Le Conseil d’Etat saisi pour avis par le Gouvernement a estimé que si une loi devait instituer la déchéance de la nationalité française pour les binationaux condamnés pour des faits de terrorisme le principe devrait en être inscrit dans la Constitution. Ainsi, la loi ne pourra être déclarée anticonstitutionnelle, risque dont la rédaction de l’avis – dans le style tout en nuances dont le Conseil d’Etat a le secret – laisse comprendre qu’il ne saurait être éliminé autrement.
Mais le Conseil d’Etat n’a fait aucune référence aux accords internationaux signés par la France. Pour une raison bien simple : si elle les a signées la France n’a jamais ratifié ni la Convention de 1961 de l’ONU, ni la Convention européenne de 1997. Elles ne s’appliquent pas.

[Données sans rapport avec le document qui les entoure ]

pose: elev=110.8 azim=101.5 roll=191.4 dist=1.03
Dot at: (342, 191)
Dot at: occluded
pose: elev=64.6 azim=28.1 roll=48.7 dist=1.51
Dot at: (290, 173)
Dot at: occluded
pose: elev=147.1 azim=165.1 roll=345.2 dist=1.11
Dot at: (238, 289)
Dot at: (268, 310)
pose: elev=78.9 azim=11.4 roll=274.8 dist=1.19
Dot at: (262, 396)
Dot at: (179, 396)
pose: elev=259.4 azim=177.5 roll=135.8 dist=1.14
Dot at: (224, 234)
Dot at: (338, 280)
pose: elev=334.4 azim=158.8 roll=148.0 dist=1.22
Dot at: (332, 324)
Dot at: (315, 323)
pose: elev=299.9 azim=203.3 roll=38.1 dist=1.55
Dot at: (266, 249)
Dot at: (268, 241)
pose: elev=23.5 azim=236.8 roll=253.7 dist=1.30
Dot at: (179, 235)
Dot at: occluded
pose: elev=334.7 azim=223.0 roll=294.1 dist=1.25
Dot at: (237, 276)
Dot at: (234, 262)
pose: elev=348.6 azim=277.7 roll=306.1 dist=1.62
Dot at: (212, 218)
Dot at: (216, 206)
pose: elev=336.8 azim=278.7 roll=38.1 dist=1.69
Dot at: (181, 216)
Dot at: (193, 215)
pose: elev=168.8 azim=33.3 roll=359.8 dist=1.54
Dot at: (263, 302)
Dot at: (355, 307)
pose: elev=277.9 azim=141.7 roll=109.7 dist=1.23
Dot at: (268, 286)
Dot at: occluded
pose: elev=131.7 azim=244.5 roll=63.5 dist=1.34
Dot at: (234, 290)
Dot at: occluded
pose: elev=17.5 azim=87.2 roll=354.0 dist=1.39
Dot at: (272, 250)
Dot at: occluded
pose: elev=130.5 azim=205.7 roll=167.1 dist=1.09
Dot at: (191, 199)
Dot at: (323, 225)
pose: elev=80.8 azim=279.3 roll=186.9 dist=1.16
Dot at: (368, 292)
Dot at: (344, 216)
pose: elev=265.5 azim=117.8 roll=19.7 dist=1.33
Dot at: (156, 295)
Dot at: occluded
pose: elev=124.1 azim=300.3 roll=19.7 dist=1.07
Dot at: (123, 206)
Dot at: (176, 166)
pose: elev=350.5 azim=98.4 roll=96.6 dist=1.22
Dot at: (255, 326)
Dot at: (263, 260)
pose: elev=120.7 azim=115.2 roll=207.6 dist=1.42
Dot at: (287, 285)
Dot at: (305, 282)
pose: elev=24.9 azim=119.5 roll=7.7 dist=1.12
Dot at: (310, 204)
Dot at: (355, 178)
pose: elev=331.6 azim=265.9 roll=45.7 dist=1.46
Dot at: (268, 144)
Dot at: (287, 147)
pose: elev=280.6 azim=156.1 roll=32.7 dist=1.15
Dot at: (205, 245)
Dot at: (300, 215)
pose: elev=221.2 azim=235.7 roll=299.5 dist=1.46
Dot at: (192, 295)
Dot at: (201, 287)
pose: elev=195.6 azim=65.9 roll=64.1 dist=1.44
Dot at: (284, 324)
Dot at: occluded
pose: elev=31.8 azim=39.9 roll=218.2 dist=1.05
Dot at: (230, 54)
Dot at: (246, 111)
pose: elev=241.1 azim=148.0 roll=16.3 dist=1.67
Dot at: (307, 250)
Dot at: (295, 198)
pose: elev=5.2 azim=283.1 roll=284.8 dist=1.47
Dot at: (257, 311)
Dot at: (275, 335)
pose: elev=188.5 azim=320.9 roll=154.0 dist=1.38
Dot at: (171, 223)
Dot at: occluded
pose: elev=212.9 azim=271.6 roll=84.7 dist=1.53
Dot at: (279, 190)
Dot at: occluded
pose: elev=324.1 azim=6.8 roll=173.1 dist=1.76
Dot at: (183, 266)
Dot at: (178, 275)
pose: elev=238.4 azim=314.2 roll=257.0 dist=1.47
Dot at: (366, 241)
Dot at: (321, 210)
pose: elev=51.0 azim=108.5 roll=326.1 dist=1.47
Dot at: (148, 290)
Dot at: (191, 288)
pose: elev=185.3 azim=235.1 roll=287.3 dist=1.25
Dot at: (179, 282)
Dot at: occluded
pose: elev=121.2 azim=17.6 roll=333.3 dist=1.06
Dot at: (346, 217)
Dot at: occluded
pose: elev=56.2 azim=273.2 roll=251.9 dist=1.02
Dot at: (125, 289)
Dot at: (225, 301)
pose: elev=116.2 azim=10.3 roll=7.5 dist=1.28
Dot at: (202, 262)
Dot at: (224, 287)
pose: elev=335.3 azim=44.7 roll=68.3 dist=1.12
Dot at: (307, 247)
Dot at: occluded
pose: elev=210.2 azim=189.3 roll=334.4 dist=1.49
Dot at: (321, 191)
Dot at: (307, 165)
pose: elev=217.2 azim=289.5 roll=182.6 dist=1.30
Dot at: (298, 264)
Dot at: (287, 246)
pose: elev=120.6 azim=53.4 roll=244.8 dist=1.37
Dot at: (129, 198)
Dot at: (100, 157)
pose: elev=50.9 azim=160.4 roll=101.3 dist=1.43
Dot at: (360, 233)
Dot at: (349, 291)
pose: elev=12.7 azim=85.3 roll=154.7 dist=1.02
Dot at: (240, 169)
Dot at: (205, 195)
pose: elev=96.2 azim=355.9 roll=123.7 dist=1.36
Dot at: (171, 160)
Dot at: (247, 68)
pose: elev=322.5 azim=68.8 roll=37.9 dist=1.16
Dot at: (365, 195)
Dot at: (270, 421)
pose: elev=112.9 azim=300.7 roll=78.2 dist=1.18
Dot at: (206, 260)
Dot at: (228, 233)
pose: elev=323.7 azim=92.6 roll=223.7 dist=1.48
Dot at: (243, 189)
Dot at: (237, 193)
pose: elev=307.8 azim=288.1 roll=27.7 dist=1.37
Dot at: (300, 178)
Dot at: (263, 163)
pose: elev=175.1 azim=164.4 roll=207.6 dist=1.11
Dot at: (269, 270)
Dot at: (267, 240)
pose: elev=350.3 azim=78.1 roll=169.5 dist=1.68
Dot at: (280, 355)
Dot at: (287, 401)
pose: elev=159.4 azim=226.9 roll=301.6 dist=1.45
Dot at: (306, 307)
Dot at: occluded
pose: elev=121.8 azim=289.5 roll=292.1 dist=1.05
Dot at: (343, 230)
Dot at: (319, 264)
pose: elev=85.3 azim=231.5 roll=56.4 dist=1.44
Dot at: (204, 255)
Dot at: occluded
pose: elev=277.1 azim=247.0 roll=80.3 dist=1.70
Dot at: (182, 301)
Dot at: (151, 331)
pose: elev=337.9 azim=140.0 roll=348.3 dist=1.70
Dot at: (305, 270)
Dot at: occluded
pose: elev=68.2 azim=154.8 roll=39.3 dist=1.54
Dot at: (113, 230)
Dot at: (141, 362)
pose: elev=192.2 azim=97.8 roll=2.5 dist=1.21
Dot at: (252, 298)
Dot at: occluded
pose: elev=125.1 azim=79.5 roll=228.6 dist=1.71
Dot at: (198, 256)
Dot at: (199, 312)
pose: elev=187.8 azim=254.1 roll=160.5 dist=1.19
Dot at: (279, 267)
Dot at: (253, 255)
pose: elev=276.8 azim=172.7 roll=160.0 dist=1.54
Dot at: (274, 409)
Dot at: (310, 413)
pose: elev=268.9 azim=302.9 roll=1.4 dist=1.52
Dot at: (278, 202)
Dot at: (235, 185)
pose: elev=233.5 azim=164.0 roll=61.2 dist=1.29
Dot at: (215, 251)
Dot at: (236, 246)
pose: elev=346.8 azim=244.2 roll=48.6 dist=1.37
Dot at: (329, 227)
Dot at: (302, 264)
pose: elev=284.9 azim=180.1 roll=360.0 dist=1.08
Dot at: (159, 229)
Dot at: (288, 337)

Sans doute parce que l’article 23-8 du Code civil prévoit que « Perd la nationalité française le Français qui, occupant un emploi dans une armée ou un service public étranger […] ou plus généralement leur apportant son concours, n’a pas résigné son emploi ou cessé son concours nonobstant l’injonction qui lui en aura été faite par le Gouvernement « . Et ce qu’il dispose d’une autre nationalité ou non.
Cette disposition qui permet au gouvernement de rendre apatride un Français qui s’obstinerait – contre les intérêts de la France – à servir une puissance étrangère n’est guère évoquée dans les débats.
Parce qu’elle qu’elle visait aux premières années de la Révolution les émigrés. Et qu’elle ne peut être modifiée sans toucher aux principes de la République ?
Ou parce que le droit militaire des conventions de Genève de 1949 disposant que « les forces armées d’une partie au conflit se composent de toutes les forces, tous les groupes et toutes les unités armés et organisés qui sont placés sous un commandement responsable de la conduite de ses subordonnés devant cette partie, même si celle-ci est représentée par une autorité non reconnus par une partie adverse » elle pourrait être appliquée, sans plus de débat, pour retirer la nationalité française aux djihadistes de Daesh ?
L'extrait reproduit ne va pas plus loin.